▶ [Fragmento seleccionado]:
El México a donde vamos
#LaCasadelosEspejos

Periodista. Editor de Política en La-Lista.

El México a donde vamos

Caminaré este domingo nuevamente sobre Paseo de la Reforma. Comenzaré en el Ángel de la Independencia y terminaré en el Zócalo de la Ciudad de México, no sin antes pasar por el Ahuehuete muerto. 

No voy como manifestante de la causa del día sino con la credencial de periodista que llevo en todas las marchas en Reforma a las que he acudido desde hace más de una década en esta urbe, que ya solo sabe preguntarse: “¿y ahora marcha de qué?”. 

Aún recuerdo una de las primeras marchas, por lo colorida. Sí, era la LGBT. No faltó quien me preguntó si iba a apoyar o iba a trabajar. 

Recuerdo las marchas de Javier Sicilia, tremendas porque era una distancia considerable desde Ciudad Universitaria, al sur de la Ciudad de México (no recuerdo si el poeta comenzó entonces en Cuernavaca), hasta el primer cuadro de la capital.

▶ [Entradas proporcionadas]:
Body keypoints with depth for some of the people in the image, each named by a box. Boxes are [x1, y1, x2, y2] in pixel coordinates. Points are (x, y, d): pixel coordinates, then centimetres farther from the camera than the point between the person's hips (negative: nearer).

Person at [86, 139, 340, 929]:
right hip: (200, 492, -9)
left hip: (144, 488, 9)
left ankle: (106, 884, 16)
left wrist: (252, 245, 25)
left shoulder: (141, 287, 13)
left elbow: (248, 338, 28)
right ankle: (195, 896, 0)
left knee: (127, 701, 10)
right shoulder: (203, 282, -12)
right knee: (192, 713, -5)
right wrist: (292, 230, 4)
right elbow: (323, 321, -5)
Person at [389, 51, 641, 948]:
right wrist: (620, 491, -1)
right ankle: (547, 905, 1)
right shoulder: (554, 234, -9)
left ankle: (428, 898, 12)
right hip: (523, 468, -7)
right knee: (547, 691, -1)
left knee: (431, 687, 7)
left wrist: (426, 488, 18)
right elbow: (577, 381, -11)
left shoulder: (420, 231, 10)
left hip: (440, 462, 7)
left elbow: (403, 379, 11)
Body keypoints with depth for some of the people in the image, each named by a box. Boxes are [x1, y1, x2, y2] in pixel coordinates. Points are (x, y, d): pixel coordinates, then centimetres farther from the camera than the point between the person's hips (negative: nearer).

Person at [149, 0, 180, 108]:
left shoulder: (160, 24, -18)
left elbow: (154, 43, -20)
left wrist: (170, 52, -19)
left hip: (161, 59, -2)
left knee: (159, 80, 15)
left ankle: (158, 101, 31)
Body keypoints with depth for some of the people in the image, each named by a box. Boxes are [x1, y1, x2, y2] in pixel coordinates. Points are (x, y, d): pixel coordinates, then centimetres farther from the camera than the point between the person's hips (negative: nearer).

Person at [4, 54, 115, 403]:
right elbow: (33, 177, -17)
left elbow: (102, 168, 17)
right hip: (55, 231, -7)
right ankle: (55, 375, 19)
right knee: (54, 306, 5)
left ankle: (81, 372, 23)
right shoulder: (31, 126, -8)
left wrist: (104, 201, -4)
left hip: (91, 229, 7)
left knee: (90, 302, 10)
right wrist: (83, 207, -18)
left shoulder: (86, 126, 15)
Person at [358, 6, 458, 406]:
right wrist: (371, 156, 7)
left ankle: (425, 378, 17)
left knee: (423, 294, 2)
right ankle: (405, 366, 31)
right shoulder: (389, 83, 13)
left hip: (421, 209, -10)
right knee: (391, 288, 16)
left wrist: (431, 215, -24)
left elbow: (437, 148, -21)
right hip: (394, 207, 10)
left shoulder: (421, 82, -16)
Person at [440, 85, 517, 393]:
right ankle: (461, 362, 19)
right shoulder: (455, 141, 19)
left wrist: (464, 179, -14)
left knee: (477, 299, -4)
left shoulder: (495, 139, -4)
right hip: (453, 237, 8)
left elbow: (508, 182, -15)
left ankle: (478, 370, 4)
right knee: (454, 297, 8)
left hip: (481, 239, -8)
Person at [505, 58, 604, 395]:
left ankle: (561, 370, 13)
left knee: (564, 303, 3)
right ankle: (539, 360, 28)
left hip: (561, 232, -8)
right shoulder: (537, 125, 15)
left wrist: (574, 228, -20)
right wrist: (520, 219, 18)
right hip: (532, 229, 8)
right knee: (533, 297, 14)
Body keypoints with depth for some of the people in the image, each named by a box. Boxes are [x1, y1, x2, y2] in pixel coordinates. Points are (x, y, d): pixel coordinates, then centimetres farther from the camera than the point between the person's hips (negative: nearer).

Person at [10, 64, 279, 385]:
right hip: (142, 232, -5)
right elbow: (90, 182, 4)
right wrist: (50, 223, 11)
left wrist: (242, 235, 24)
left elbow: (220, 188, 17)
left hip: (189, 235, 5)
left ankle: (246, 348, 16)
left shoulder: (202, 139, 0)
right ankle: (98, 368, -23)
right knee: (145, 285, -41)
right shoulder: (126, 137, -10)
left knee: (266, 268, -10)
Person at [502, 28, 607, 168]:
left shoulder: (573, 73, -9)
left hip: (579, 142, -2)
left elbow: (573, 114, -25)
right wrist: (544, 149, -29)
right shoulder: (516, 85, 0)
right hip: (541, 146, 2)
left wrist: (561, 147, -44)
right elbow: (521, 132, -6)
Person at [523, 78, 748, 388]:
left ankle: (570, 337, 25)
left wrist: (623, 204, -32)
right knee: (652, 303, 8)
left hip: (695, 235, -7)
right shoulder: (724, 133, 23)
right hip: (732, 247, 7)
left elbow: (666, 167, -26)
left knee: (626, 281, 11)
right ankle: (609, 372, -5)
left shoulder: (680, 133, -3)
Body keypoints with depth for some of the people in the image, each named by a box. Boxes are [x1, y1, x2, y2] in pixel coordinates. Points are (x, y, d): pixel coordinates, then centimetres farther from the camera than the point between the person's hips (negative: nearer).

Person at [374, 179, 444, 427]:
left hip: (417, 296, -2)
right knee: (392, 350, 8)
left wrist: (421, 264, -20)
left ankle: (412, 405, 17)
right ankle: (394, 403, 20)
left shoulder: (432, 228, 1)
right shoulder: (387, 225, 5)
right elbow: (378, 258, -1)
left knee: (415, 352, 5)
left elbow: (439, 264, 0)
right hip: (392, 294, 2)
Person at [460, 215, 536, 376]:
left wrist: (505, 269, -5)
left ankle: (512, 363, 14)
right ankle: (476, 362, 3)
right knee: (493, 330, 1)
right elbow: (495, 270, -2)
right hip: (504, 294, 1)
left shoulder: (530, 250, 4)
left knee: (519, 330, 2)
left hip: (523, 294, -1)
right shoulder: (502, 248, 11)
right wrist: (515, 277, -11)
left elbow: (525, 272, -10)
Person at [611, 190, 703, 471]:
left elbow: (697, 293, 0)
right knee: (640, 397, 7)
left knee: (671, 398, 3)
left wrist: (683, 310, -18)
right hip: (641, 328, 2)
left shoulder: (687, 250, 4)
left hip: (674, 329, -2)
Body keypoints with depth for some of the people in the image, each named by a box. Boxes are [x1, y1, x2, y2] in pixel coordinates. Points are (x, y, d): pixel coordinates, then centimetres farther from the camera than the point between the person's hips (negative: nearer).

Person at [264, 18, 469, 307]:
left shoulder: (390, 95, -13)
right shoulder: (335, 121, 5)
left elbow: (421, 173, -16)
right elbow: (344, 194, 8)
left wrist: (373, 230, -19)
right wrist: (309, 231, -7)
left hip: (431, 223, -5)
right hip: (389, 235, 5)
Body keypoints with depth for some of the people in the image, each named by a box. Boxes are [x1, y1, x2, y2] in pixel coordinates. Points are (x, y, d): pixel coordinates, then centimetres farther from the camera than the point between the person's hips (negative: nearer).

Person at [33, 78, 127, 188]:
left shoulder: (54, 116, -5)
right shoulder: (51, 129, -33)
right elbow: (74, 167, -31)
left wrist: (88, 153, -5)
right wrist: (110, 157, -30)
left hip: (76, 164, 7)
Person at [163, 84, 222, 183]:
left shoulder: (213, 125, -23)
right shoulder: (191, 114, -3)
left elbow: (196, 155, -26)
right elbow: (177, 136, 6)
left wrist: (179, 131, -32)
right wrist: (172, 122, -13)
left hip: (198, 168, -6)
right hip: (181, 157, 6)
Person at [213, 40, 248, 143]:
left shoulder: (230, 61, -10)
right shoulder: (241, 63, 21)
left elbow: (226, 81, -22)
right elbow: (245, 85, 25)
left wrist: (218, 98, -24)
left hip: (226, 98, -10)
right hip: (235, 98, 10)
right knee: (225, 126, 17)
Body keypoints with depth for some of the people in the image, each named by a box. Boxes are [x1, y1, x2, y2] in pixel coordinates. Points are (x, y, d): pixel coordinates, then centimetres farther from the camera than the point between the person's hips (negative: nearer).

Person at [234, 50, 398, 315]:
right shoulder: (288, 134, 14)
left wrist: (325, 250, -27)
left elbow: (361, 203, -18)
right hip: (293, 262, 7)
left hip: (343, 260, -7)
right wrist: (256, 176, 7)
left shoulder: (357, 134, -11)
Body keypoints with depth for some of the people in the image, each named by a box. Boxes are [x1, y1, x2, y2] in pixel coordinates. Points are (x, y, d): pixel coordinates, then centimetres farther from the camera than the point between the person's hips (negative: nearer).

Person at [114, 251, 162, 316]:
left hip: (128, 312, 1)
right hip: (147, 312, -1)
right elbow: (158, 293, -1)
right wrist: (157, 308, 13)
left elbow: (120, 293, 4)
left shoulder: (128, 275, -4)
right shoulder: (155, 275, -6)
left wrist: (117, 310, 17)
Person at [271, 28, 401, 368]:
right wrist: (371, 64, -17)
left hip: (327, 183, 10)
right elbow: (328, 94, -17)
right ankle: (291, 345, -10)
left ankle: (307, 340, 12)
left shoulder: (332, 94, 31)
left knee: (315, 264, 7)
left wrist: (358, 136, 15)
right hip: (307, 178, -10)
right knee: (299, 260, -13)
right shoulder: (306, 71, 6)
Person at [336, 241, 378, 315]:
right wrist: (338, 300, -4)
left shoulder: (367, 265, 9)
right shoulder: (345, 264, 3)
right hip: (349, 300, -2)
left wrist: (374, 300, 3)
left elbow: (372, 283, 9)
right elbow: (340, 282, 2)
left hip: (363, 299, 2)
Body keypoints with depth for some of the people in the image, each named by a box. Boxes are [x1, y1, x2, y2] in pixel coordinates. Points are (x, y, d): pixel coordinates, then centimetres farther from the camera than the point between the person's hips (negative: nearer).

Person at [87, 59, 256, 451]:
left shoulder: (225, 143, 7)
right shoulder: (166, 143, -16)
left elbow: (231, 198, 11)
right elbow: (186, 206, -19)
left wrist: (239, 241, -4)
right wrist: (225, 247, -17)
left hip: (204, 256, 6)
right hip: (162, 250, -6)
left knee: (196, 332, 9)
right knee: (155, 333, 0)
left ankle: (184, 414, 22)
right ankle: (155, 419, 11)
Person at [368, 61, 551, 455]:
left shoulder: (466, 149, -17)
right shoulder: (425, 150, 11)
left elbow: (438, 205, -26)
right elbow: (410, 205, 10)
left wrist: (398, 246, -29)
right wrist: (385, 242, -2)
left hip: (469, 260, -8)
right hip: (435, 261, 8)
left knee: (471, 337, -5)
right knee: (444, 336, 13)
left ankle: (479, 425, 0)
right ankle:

▶ [Tu tarea]: Según el fragmento seleccionado, ¿en qué lugar de Paseo de la Reforma comenzará la caminata del domingo?

▶ [Ejercicio resuelto]: En el Ángel de la Independencia.